Malcolm, Claire, nous parlez-vous de vos origines ou préférez-vous passer directement au présent?
M.B. On peut faire un bref tour d'horizon, ça pose certaines bases. J'ai passé ces trois dernières décennies en Suisse, mais mon travail a certainement été influencé par les pays qui m'ont vu grandir. Je suis né au Brésil. Mon père était pasteur. Nous avons fait un bref retour en Suisse puis le Cap-Vert pendant une année avant d'atterrir au Sénégal jusqu'à mes douze ans.
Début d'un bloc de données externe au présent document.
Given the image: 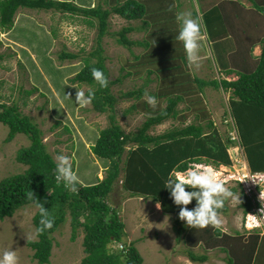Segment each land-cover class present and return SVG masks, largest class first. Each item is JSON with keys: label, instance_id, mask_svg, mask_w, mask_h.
Returning <instances> with one entry per match:
<instances>
[{"label": "rangeland", "instance_id": "1", "mask_svg": "<svg viewBox=\"0 0 264 264\" xmlns=\"http://www.w3.org/2000/svg\"><path fill=\"white\" fill-rule=\"evenodd\" d=\"M77 2L85 7H93L102 2L104 7L109 8L116 0H77ZM195 3L196 0H155L151 5V21L145 23L144 28L146 32H151L148 38H151L152 44L149 48L150 59L145 57L144 60L154 64L151 66L157 70L163 66L165 67L162 68L163 70L171 72L177 69L173 66L182 67L180 72L170 73L166 78H159L160 74L157 75L153 68H150L153 72L148 73L149 68L143 65L146 62L138 64L134 56L143 50L142 46L135 45L128 49L116 42L117 36L113 33H117L129 22L115 14L110 16L108 32L103 37L106 65L110 76L116 79L128 72L131 73L130 76H124L119 84L114 85L112 91L118 95L141 86L145 89L141 97L121 101L116 105V120L124 131H137L145 119L165 108L167 92H169L171 96H182L176 106L178 116L154 126L150 129V133L161 134L167 129L189 124H200L208 131L212 130L207 128L209 120L213 121L223 140L227 141V138H230L233 141L235 133H238L234 118L230 116L231 114L234 116V113L228 112L231 89L206 86L200 91L193 81L195 77L204 80L223 78L224 74H221L220 67L212 64V58L201 57L199 69L193 70L188 67L187 71H182L186 69L187 59L183 58L186 53L184 48L181 51L179 41L176 39L180 27L176 21V13L190 11L197 16ZM259 10L264 12V9ZM132 25L140 28L142 23L136 21ZM96 36L97 29L87 25L82 16L71 18L69 14L54 11L22 9L17 13L12 28L9 30L0 28L2 56L0 102L7 105L15 104L20 112L30 116L42 129L43 140L49 154L54 160L58 154L70 156L74 171L80 177L82 184H93L99 177L103 178L108 166V160L96 156L92 150L100 131L108 126V113L96 112L92 104L84 108L79 107L75 102L76 91L83 89L86 93L89 87L87 84L70 81L83 67L84 63L80 57L87 56L93 50ZM130 37L134 40H142L145 35L139 31L130 34ZM153 49L157 52L155 53ZM63 50L80 53L81 56L74 60H62L59 54ZM230 53L229 50H224L225 56ZM155 54L165 55L164 58L170 57V59L162 61L163 59H157ZM220 62L223 65L228 64L227 59H221ZM145 93L156 97V108H152L147 103ZM132 104L136 108L134 111H128V107ZM7 134L8 127L0 122V180L21 173L26 168L16 161V154L20 148L29 145V139L19 133L12 141L5 142ZM235 144L230 142L227 146L231 159L229 167L224 164L212 165L217 169L218 178L223 181L232 174L239 177L246 169L244 166L247 167L245 151ZM232 161H235V167ZM120 179L122 180V177L115 184L107 201L119 208L125 224V235L122 241L111 243V249H121L128 243L135 242L143 258V264H223L224 262L233 264L235 262V258L226 246H223L227 250L225 254L217 248L208 249L203 244L204 240L202 243L192 244L191 240L188 242L195 228L186 226L184 233L178 235L176 229L179 225L175 223V215L163 213L159 203L150 197H130L129 191L123 188ZM234 181V178L232 180L228 178L224 182L231 190L235 189L238 198L227 200L229 210L220 214L224 222L223 234L240 229L237 222L242 221L244 214L241 207L240 187ZM36 211L35 206L29 204L19 208L13 216L0 220V256L5 250L12 249L16 250L18 264H39L33 258L34 251L28 245V241L37 240L33 224ZM71 234L70 216H67L52 235L54 239L52 253L49 263L46 264L81 263L84 257L83 228H78L73 240ZM187 250L198 255H207L208 259L205 263L190 261L186 254Z\"/></svg>", "mask_w": 264, "mask_h": 264}, {"label": "trees", "instance_id": "2", "mask_svg": "<svg viewBox=\"0 0 264 264\" xmlns=\"http://www.w3.org/2000/svg\"><path fill=\"white\" fill-rule=\"evenodd\" d=\"M154 2L155 0H124L122 2L116 0L115 4L106 8L102 2L93 7H85L71 0H0L2 30L12 28L15 16L21 9L54 11L69 14L71 18L82 16L87 25L97 29L93 50L87 56L63 50L59 57L62 60H74L81 56L83 67L70 81L87 84L89 89L86 94L90 89L95 92V99L91 103L92 108L98 113H108V126L100 131L92 147L96 156L108 160L105 176L102 179H98L93 184L81 183L78 186V194L68 191L63 183H58L55 179V160L47 151L43 131L39 125L30 116L20 112L15 104L7 105L0 102V122L8 127L5 142L12 141L19 133L29 139V145L20 148L16 154V161L26 166L24 171L0 180V220L13 216L25 205L33 204L26 195L30 190L34 192L38 200L44 202L49 210L50 218L55 220L54 227L37 235V240L28 241V245L34 251L33 258L39 264L49 263L54 241L52 235L67 216H70L72 240L75 239L78 228H83L84 257L80 264H143V258L135 242H130L121 249L110 248L111 243L122 241L125 235V224L119 208L107 201L119 178L122 177L121 183L123 188L129 191L130 197H150L160 204L163 213L175 215V223L179 225L176 232L180 235L184 233L186 224L179 219V208L173 203L166 189L165 181L168 176L176 171L185 172V169L192 167L193 163H208L213 166L231 165L227 146L232 140L230 138H227V141L223 140L213 121H208L207 128H212L208 131L200 124H189L167 129L161 134L149 132L154 126L178 116L176 106L182 99L181 95L171 96L167 92L166 107L145 119L135 132L124 131L116 120V105L121 101L141 97L145 89L141 86L118 95L112 91L114 85L119 84L124 76H130L131 73L128 72L116 79L110 76L103 47V37L107 34L110 24L109 18L115 14L129 22L113 34L117 36L116 42L128 49L135 45L142 46L143 50L134 58L138 60V64H143L146 62L145 57L150 59L149 48L152 40L148 37L151 36V32H146L144 27L145 23L151 21L150 8ZM216 10L213 9V11ZM206 19L208 22L214 21L210 19V16ZM136 21L142 23L140 28L132 25ZM139 31L144 33V39L134 40L130 37V34ZM154 52L156 53L157 50ZM164 56L155 54V57L163 59L162 61L170 59ZM143 65L149 68L148 73L153 72L150 69L153 68L157 75L160 74L159 78H166L170 73L180 72L182 68L179 65L173 66L177 69L169 72L163 70L162 68H165L163 66L157 70L151 66L154 64L149 62ZM94 67L102 69L108 77L109 86L106 89L100 88L93 80L91 69ZM193 81L200 91H203L206 86L231 89L229 105L239 128L250 170L264 172V57H261L255 71L241 74L235 81L229 82L220 78L204 80L196 77ZM171 83L173 84V81ZM135 108L132 104L127 110L134 111ZM237 185L240 187L241 207L243 212L247 213L253 208V203L244 194L242 185ZM232 191L235 193V189ZM226 203L227 201H225V207L220 210V214L228 212ZM194 205L195 201L188 207L192 208ZM39 220L37 210L33 216L35 230L39 226ZM241 235L239 234V240L243 239ZM228 236L230 235L223 234L222 230L212 227L195 228L187 241L191 240L194 244L202 243L204 240L203 244L207 248H214L221 246L219 240L221 238L226 240ZM251 238L255 239L250 246L253 254L256 250V239L259 237L252 235ZM186 254L190 261L196 263H202L208 259L207 255H198L191 250H187Z\"/></svg>", "mask_w": 264, "mask_h": 264}, {"label": "clouds", "instance_id": "3", "mask_svg": "<svg viewBox=\"0 0 264 264\" xmlns=\"http://www.w3.org/2000/svg\"><path fill=\"white\" fill-rule=\"evenodd\" d=\"M176 21L180 26L179 31L177 32L178 34L176 36V39L179 41L181 51H183L184 48V51L186 53V57L184 56L183 58L187 59L186 69H183V71H187V66L193 70L199 69L201 66V41L204 38L202 25L199 21V18L197 16H194L190 11H181L176 13ZM180 42L182 43V45ZM212 60L213 59H211V61ZM91 76L100 88L106 89L109 86V79L102 69L95 67L92 68ZM145 96L147 97V103L152 108H156V97L153 95H149L148 93H145ZM94 99L95 92L91 89L87 92V94L83 89L76 91L75 102L81 108L87 107L92 103ZM228 112L231 114V108L229 104ZM230 116L233 117L232 114ZM234 121L238 133H235L236 136L233 137L232 142H235L239 148H242L243 151H245L235 118ZM247 168L249 169L250 174H264V172L251 171L248 161ZM216 170L217 169H214L211 164L193 163L192 167L185 169V173L176 171L174 174H170L165 181L167 185L166 189L170 193V198L172 199L173 203L179 208V219L185 222L186 226L192 229H205L208 227H212L217 230H223L224 222L220 217V210L225 207V201L229 199L236 200L238 198L237 195L224 183L228 180V177L226 178V181L219 179ZM54 173L55 179L58 183H63L68 191L78 194V186L81 185L82 182L80 180V177L74 171L72 158L70 156L58 154L55 157ZM98 179L100 180L102 178L99 177ZM229 179L232 180V178ZM234 180L235 184L242 185L244 194L251 201L253 198L254 201V196L249 197L244 191L243 182L247 180V177L245 176L243 181L236 178H234ZM262 185L264 186V179H262ZM256 189L261 188L257 187ZM26 195L28 200L32 201L40 216L39 226L35 230L36 235L43 234L46 231L53 229L55 220L54 218H50L49 210L45 207L44 202L38 200L32 190H30ZM193 201H195V205L192 208H189L188 206L192 204ZM253 201V208L247 213L243 212L244 214L242 225L243 228L248 232L257 231L259 233L263 232L261 234H264L263 224L253 227H249L246 224L247 218L250 214L252 215L257 213L261 216V213L255 210L256 203H254ZM215 248L217 247H214V249ZM18 260L19 258L17 256L16 250L12 249L5 250L2 256H0V264H18ZM223 264L226 263L224 262ZM233 264H235V262Z\"/></svg>", "mask_w": 264, "mask_h": 264}, {"label": "crops", "instance_id": "4", "mask_svg": "<svg viewBox=\"0 0 264 264\" xmlns=\"http://www.w3.org/2000/svg\"><path fill=\"white\" fill-rule=\"evenodd\" d=\"M73 1L78 4L77 0ZM194 5L204 35L200 57H211L212 64L218 65L221 74H224L222 79L229 82L237 80L241 74L255 71L261 57H264V12L259 10L264 9V0H196ZM207 16L214 21L208 22ZM224 50L231 53L225 56ZM221 59H227L228 64L223 65ZM239 225L240 229L235 232H226L230 236L219 240L221 246L217 250L226 254L227 250L223 247L226 246L235 258V264H264L263 234L246 231L242 221L237 222ZM239 234H242V240L238 239ZM252 235L259 237L253 254L250 246L255 239L251 238Z\"/></svg>", "mask_w": 264, "mask_h": 264}, {"label": "built area", "instance_id": "5", "mask_svg": "<svg viewBox=\"0 0 264 264\" xmlns=\"http://www.w3.org/2000/svg\"><path fill=\"white\" fill-rule=\"evenodd\" d=\"M232 164L234 167L236 166L235 161H233ZM236 164L238 165L239 161L236 162ZM244 168L248 169L246 166H244ZM246 169L240 174L239 177H236L235 174H232L229 175L228 178H236L243 181L244 177L245 176L247 177V180L243 182L244 191L249 197L254 196V201L256 200L255 210L261 213V216L257 213L252 215L250 214L247 218L246 224L249 227L260 226L261 224L264 225V186L262 185V179H264V174L263 173L250 174L249 170L246 171ZM257 187H260L261 189H256Z\"/></svg>", "mask_w": 264, "mask_h": 264}]
</instances>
C.H. J'ai grandi dans la région de Bulle, mais avec le sentiment d'y être accueillie. C'est ma mère qui nous disait souvent que la Gruyère nous accueillait. Peut-être parce que mes parents étaient un peu en marge du conformisme en vigueur dans le canton de Fribourg. Ma mère était plutôt féministe. Mon père lui, descend d'une famille protestante, suisse aux origines allemandes et pieds-noirs. Il est né dans le Connecticut, puis à grandi en Angleterre, mon grand-père travaillait pour Nestlé.
J'ai vécu aussi au Cameroun. Mes parents, tous deux médecins, étaient partis y travailler.
Comment la musique s'est elle imposée dans votre vie?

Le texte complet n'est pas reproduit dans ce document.